Mecanismos de impacto

1.      Comparação social constante

  • As “melhores versões” postadas por outros geram a impressão de que todos estão sempre felizes e bem-sucedidos.

  • Esse contraste entre realidade própria e ideal alheio pode alimentar baixa autoestima e insatisfação com a vida.

2.      Validação externa e dopamina

  • Curtidas, comentários e compartilhamentos ativam o sistema de recompensa cerebral, liberando dopamina.

  • A busca por aprovação digital transforma-se em ciclo viciante: quanto mais feedback positivo, maior o desejo de permanecermos online.

3.      Sobrecarga de informação (infodemia)

  • Notícias negativas, fake news e discussões polarizadas chegam em grande volume, aumentando a sensação de insegurança e estresse.

  • A exposição prolongada a conteúdos angustiantes pode desencadear sintomas ansiosos e depressivos.

4.      Distúrbios de sono

  • Uso de celulares antes de dormir atrapalha a produção de melatonina, prejudicando a qualidade do sono.

  • Pesadelos e dificuldades para adormecer são comuns em quem permanece conectado até altas horas.


Estratégias para um uso mais saudável

1.      Autolimitação de tempo

  • Defina horários específicos para checar redes sociais e use ferramentas de bloqueio ou lembretes.

  • Estabeleça “janelas livres de telas”, como durante refeições e na primeira hora após acordar.

2.      Curadoria do feed

  • Siga perfis que inspiram aprendizado, bem-estar ou causas positivas.
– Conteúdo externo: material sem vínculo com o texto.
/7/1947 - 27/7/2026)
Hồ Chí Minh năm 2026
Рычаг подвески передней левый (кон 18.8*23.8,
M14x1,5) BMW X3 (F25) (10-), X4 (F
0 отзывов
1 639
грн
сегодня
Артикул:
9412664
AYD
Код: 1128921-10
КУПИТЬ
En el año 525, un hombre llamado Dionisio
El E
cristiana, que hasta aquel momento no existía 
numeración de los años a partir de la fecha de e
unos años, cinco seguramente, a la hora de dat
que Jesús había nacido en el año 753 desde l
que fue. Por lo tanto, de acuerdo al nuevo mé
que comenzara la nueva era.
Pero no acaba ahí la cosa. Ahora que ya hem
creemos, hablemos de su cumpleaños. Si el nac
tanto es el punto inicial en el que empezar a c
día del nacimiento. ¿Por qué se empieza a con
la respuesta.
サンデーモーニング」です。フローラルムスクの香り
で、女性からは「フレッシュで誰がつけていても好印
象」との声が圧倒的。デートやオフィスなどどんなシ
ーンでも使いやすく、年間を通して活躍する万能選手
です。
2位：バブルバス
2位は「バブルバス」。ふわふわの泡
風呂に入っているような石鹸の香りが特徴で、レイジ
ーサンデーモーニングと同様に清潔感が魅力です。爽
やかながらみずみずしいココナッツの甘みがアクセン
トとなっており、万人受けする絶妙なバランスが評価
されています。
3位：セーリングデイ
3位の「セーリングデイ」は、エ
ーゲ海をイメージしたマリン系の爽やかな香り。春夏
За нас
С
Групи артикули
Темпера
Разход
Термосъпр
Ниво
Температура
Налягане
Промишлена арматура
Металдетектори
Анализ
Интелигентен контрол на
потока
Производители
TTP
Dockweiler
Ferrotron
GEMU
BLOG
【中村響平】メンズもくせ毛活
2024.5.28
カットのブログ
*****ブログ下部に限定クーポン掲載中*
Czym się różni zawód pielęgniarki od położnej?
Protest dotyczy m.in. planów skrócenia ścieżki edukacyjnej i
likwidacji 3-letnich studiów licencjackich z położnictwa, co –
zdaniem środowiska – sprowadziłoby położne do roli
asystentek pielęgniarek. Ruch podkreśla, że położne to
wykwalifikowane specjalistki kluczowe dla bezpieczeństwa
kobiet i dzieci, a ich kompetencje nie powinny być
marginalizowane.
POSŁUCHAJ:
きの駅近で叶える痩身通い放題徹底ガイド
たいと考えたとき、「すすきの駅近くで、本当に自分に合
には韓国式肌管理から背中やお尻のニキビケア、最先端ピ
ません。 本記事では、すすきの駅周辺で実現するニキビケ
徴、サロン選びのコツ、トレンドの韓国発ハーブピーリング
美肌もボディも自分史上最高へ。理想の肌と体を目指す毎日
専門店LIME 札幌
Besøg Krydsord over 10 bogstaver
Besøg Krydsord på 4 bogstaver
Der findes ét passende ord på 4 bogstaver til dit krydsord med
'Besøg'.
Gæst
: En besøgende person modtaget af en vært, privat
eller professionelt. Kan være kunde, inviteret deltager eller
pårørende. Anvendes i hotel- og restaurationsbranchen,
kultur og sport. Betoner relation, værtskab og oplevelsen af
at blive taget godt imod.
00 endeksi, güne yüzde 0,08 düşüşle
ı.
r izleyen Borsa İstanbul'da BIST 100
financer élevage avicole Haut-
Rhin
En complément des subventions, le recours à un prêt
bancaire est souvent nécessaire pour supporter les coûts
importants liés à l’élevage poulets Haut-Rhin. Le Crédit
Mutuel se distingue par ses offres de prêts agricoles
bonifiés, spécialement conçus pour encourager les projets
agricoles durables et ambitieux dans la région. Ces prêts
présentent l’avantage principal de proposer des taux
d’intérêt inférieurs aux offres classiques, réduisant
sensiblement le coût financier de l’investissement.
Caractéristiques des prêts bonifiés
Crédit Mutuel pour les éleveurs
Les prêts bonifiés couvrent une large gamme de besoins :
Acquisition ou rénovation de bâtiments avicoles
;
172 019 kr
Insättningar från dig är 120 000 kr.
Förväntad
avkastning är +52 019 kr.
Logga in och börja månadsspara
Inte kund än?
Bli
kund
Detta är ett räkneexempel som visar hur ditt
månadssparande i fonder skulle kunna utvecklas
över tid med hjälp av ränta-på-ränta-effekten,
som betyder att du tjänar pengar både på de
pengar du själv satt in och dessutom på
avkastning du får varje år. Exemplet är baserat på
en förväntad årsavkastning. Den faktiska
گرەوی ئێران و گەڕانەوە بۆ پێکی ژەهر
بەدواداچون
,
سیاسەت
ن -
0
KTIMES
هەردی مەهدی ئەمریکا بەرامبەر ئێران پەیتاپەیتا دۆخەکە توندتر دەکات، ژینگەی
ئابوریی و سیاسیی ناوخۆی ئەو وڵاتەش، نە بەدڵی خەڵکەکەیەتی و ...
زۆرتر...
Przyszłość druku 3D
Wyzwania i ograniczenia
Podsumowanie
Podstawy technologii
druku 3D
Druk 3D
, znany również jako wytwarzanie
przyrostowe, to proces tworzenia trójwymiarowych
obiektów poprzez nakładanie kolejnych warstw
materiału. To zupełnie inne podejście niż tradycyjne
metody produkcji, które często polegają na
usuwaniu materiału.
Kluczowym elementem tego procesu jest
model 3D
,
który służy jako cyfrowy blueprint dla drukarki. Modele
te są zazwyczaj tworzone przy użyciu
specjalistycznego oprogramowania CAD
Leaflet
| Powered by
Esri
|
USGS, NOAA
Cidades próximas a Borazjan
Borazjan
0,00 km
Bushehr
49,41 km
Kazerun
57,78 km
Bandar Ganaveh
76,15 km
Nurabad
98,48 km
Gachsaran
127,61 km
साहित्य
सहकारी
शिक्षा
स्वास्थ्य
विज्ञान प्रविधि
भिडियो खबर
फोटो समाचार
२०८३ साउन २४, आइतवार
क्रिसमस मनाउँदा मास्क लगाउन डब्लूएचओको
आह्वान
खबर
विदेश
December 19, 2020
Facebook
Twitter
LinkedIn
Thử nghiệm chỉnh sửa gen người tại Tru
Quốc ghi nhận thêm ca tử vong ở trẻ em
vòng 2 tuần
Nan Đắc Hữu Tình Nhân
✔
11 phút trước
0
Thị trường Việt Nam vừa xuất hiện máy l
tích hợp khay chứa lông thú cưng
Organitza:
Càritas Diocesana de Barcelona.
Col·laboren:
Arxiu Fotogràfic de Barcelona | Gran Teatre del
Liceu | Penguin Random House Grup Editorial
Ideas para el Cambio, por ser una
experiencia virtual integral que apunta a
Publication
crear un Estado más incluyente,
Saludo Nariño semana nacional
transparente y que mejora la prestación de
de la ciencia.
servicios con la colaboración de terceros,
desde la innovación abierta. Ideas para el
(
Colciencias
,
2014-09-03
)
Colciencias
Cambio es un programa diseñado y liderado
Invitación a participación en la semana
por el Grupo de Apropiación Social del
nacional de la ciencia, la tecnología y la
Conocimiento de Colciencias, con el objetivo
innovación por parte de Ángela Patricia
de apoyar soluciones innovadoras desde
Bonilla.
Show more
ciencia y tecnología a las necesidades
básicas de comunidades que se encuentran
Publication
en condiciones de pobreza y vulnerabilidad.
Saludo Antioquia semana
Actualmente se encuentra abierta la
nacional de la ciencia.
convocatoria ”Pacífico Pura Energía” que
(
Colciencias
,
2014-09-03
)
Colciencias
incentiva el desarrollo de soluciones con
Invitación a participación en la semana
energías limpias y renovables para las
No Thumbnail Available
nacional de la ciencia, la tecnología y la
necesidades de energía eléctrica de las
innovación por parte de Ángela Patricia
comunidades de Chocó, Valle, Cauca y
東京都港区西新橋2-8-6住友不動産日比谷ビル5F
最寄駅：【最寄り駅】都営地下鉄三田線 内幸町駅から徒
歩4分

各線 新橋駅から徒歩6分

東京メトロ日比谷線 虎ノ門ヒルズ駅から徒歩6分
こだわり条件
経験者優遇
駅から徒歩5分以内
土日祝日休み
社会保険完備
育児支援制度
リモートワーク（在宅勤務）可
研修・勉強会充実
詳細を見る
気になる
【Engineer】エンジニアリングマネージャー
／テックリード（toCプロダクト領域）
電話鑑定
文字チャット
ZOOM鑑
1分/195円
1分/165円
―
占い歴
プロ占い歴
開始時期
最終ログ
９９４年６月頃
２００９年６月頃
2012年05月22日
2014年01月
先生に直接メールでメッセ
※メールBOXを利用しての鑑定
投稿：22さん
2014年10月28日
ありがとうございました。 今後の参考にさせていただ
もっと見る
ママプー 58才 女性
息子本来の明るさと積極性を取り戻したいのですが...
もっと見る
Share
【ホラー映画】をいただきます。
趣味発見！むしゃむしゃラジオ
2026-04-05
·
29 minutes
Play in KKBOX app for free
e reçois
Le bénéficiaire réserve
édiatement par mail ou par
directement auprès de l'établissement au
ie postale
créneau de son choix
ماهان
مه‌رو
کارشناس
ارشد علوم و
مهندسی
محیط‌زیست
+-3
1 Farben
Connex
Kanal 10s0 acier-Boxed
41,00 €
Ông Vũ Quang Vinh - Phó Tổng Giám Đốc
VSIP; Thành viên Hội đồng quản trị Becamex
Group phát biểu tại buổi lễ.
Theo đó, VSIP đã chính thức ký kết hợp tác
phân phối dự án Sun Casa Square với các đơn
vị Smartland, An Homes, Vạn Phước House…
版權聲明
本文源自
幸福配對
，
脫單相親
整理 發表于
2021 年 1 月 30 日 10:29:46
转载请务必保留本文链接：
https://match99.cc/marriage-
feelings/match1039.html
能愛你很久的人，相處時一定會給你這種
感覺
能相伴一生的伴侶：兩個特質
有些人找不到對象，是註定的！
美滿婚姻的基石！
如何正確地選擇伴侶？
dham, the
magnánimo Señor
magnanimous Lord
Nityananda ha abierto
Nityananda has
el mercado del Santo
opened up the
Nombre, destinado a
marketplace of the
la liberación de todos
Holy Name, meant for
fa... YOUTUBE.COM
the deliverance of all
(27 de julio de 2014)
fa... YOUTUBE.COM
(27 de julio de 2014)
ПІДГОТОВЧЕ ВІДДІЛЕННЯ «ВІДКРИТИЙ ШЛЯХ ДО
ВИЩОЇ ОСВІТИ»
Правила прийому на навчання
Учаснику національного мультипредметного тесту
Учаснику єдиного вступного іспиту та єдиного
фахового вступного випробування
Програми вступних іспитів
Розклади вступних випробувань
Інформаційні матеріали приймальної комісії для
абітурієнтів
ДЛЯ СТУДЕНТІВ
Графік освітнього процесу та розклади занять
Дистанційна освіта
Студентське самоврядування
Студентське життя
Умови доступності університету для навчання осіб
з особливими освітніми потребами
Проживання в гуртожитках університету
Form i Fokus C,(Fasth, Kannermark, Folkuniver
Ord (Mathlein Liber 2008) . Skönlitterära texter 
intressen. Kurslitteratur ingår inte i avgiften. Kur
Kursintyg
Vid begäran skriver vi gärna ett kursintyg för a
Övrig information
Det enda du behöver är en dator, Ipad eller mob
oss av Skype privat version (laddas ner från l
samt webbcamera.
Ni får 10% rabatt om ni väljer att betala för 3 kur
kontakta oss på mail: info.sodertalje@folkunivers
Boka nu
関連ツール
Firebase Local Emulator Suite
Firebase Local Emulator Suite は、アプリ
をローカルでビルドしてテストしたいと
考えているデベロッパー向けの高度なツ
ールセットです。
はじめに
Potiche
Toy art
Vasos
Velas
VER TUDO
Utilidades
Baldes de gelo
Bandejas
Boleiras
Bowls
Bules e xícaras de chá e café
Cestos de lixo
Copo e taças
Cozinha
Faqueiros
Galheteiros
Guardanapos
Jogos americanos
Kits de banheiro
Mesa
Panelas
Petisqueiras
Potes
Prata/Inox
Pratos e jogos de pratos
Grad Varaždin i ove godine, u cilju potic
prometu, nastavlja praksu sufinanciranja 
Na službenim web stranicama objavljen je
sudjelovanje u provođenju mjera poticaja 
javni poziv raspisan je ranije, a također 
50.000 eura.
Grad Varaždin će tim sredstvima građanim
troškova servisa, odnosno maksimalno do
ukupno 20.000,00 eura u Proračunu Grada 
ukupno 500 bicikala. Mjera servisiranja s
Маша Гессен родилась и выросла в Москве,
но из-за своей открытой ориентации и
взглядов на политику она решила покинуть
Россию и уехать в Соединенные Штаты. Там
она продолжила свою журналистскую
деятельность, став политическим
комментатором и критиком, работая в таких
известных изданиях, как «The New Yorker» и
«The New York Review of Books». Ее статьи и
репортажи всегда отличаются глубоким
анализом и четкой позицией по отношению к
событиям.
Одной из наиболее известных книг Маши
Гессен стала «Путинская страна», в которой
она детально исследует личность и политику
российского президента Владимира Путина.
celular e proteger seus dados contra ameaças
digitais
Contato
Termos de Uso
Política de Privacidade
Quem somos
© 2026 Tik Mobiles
  • Silencie ou deixe de seguir contas que geram comparações negativas, conteúdo tóxico ou desinformação.

3.      Práticas de “detox” digital

  • Separe um dia da semana para ficar sem redes sociais ou limite o uso a emergências.

  • Aproveite esse período para atividades offline: leitura de um livro, passeio na natureza, encontro presencial com amigos.

4.      Mindful social media

  • Antes de abrir um aplicativo, pergunte-se: “Por que quero acessar isso agora?”

  • Observe emoções que surgem durante o uso: tédio, raiva, tristeza — e interrompa quando perceber efeitos negativos.

5.      Exercícios de gratidão

  • Ao invés de focar no que falta, registre três conquistas ou momentos de alegria diariamente.

  • Relembre realizações pessoais sem comparar com a vida alheia.


Quando buscar apoio

Se notar aumento de ansiedade, humor deprimido, isolamento ou pensamentos negativos relacionados ao uso de redes, é importante conversar com amigos de confiança e considerar acompanhamento psiquiátrico. O tratamento pode incluir:

  • Psicoterapia: aprender a identificar gatilhos emocionais ligados ao uso de mídias sociais.

  • Terapia comportamental: estabelecer regras e reforços para mudança de hábitos digitais.